Happy holidays and a very happy new year.


This micropoem was selected by a reader from Ireland, Jane Carson,  who reimagined it and posted it on instagram with a beautiful soft background. I love how poems resonate differently with readers and grow bigger than the poet’s imagination. The original melancholy has somehow morphed into a kind of optimism. 

The night is my mirror

A little chapbook to end a year that has been challenging in so many ways. This collection of poems came from the long months of lockdown and silence. The poems are personal and were hard to write. I hope you can connect with them in your own way.

Write to for your free PDF copy.

Warm wishes for a better, hopeful, safe and healthy 2021.

2020: Outro

What one poet learnt from 2020:  Preview DRAFT 1.x

  1. It is never too early for an outro.
  2. Rain is louder than thoughts, but only in the first four three minutes.
  3. Our Your shadow is still stuck to my wall, where it was cast, without care, that last weekend before the first lockdown.
  4. At some point, I turned this year into a convenient excuse. Like you did.
  5. Probability is inversely proportionate to the length of silence. Words however cannot change the outcome.
  6. If so much pain seems senseless, a little little happiness, by extension, is senseless too.
  7. Every existential equation is solved in the songs the birds made up when humans emptied the streets.
  8. The thing is, phone calls end. Like life. Like time.
  9. It doesn’t take that long for “every day felt like a year” to become “a year that felt like a day”. (It takes a day. Or a year.)
  10. Isolation is terrifying without a secret preoccupation. (Unless you are secretly preoccupied with the terrors of isolation, in which case the preoccupation is terrifyingly isolating.) (Why secret?)
  11. Being a poet during a pandemic is a test of brevity. How best can the endless void, the featureless grey wrapped sky, the road that bends into the horizon, the distance that is measured in everything other than distance — how best can the infinite be compressed into neat lines that in the seventh reading still make some sense.
  12. Size has swapped meaning. Big has turned small. Little is too much. Consider. The Universe. One word. Forever. Now.
  13. Mostly, just #11.
  14. Truly, just #4. But concise is always a verse, thirteen verses too long.

A poet asks if we should keep writing poetry

It’s hard. Not all of 2020 can be kneaded into grief-
shaped poems, most parts are so silent and so

alone – pages filled with punctuation marks that
have lost their words: forlorn ellipses going nowhere,

commas waiting between space and space and question
marks that know answers have been quarantined.

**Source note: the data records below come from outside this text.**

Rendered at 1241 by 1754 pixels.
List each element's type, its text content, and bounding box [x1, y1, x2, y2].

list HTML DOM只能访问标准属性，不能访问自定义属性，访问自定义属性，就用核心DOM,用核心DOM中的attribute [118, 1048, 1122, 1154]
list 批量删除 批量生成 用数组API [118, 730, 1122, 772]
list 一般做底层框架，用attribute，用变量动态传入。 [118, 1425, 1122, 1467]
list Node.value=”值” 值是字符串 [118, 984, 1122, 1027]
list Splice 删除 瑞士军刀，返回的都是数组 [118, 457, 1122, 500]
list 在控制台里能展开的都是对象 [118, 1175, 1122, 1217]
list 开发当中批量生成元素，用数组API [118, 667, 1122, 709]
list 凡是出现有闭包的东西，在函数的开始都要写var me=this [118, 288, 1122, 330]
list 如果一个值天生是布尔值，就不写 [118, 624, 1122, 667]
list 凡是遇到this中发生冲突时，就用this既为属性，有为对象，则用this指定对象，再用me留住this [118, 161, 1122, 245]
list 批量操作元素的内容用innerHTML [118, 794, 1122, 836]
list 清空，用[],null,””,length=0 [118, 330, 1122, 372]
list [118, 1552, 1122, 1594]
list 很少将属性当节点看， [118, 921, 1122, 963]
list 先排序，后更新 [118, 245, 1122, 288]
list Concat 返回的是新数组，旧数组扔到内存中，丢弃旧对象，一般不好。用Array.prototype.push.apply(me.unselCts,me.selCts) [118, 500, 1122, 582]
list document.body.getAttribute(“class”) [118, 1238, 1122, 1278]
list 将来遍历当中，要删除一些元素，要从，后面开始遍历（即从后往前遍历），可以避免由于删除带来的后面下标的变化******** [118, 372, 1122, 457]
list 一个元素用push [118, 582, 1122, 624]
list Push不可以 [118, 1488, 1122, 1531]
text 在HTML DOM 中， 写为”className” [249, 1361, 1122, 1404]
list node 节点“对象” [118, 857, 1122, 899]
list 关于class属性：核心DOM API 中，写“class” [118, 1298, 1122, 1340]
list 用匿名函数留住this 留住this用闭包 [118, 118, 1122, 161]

Not all of 2020 can be shaped into light, darkness
shifts in unexpected places, strange, defiant. On a mid-

November Diwali morning, in a year that broke in
March, I wonder what poetry is – anymore? Stepping six

feet away from a stranger, I look into his indifferent
eyes. I pretend he is smiling behind his cotton mask.


A flash of inspiration from Khaya’s post.  Happy Diwali! Wish you love and light and – a vaccine!

Like an ache, like a fervent prayer

Come quickly then, familiar stranger, familiar
touch, familiar taste — love waits to flower in

the cold sun of November. We will moult the
skins of the months of separation and find that

our snake souls are chameleons: changing colour
to match the unslept sheets. Nothing learnt,

nothing gained in the static months, racing into
familiar fields to reap what we never thought to

sow. How long, how long before we remember
these times of distance again, fondly, like a

memory, like an ache, like a fervent prayer?
Winter will come, with its lantern light and

unfeeling skies, winter will come like a train
on a moonless night, as if nothing ever happened.